Trovata subito l’intesa per le presidenze delle commissioni Affari costituzionali (Anna Finocchiaro in Senato e Francesco Paolo Sisto alla Camera, preferito a Gianclaudio Bressa per una questione di scambio Pd-Pdl), Bilancio (Antonio Azzollini al Senato e Francesco Boccia alla Camera), Lavoro (Maurizio Sacconi in Senato, sebbene il nome abbia incontrato qualche resistenza, e Cesare Damiano alla Camera). Appare certa anche la presidenza della commissione Cultura ad Andrea Marcucci del Pd a Palazzo Madama e l’affidamento dell’incarico a Montecitorio a Daniele Capezzone per la presidenza della commissione Attività produttive.

Pochi dubbi anche sulla presidenza alla Commissione Ambiente della Camera per Ermete Realacci.  
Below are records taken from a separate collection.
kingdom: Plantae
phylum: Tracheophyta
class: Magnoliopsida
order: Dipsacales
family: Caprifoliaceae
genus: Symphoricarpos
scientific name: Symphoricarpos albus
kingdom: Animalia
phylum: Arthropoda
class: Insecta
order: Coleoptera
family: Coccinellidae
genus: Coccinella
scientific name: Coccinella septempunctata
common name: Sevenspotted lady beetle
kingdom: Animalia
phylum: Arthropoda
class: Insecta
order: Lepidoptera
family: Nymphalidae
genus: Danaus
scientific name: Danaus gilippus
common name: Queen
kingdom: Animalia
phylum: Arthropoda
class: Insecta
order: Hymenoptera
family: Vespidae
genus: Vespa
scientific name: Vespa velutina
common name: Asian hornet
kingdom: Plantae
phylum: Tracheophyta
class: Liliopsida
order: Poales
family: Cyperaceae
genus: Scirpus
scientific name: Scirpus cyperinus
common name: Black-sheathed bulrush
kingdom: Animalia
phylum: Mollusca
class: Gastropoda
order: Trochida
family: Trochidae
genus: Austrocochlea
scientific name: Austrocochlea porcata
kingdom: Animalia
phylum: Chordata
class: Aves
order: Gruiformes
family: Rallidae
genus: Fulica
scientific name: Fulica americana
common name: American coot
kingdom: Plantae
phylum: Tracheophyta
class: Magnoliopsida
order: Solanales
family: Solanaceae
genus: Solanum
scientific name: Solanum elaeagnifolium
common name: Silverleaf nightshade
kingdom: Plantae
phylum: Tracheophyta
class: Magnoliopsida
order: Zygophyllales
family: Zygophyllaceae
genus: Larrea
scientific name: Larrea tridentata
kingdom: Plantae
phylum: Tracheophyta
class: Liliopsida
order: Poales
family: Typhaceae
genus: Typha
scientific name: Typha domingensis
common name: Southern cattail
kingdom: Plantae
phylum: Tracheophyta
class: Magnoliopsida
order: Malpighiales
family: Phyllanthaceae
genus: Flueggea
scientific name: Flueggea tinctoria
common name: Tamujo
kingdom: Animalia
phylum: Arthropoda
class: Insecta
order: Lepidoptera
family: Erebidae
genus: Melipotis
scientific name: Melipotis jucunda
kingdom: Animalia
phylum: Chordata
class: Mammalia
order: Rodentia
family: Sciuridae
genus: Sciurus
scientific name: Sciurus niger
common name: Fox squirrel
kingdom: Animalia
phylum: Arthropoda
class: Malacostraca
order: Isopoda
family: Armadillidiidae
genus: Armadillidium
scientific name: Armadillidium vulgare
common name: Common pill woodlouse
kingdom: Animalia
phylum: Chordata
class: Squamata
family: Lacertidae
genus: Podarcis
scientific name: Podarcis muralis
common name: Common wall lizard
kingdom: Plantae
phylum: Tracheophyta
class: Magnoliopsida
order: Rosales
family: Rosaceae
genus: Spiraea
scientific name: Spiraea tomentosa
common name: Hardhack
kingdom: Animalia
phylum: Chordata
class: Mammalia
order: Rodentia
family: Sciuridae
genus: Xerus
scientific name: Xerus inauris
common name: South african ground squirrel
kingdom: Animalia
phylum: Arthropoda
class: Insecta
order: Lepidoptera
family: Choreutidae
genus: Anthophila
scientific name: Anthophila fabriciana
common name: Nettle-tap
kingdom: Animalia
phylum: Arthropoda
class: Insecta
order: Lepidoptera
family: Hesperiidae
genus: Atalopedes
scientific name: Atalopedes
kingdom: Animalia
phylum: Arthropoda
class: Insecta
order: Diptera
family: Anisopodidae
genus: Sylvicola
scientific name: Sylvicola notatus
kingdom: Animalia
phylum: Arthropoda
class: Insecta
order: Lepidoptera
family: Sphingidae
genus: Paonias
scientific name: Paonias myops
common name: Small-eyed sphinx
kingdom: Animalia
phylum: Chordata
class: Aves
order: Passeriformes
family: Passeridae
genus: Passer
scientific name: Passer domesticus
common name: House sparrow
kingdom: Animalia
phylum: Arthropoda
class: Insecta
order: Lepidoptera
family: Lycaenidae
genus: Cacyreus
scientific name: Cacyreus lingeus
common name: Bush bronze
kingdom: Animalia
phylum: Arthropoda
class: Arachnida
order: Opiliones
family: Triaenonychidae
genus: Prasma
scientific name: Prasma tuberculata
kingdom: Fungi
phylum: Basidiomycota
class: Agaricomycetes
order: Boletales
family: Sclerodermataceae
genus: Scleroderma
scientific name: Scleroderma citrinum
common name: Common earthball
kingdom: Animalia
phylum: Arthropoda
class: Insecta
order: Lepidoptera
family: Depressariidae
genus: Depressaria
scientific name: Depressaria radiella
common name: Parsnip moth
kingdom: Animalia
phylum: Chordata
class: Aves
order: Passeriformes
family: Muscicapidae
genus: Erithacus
Commissioni parlamentari: possibili colpi di scena per le poltrone più richieste

La vexata quaestio è stata, come previsto, l’affidamento dell’incarico per la presidenza della commissione Giustizia di Palazzo Madama. Secondo le voci più insistenti il Pdl avrebbe ottenuto la poltrona per l’ex Guardasigilli Francesco Nitto Palma in Senato, mentre il Pd con Donatella Ferranti alla Camera. Qui però spunta anche il nome anche di Gregorio Gitti di Scelta Civica. Ancora in forse anche la presidenza della commissione Lavori pubblici del Senato, competente anche sulle telecomunicazioni (altro settore cruciale per Silvio Berlusconi): il Pdl aveva proposto il nome di Paolo Romani, ma pare sia stata confermata anche la candidatura di Altero Matteoli. Ancora in discussione il destino delle le commissioni di controllo: Roberto Fico dell’M5S potrebbe ottenere la vigilanza Rai, mentre al Copasir spunta il nome di Gennaro Migliore di Sel. Allo stesso incarico punta anche Ignazio La Russa di Fratelli d’Italia ma l’ipotesi appare al momento poco gettonata. Altra nota dolente riguarda la presidenza della giunta per le Autorizzazioni del Senato, che spetta all’opposizione. Tra i più gettonati troviamo  Dario Stefano di Sel e Michele Giarrusso di M5S. Ma il Pdl vorrebbe questa presidenza per la Lega. Tutti i nomi comunque saranno presentati entro le 15 di oggi in modo da proseguire con la convocazione degli organismi e l’elezione dei presidenti.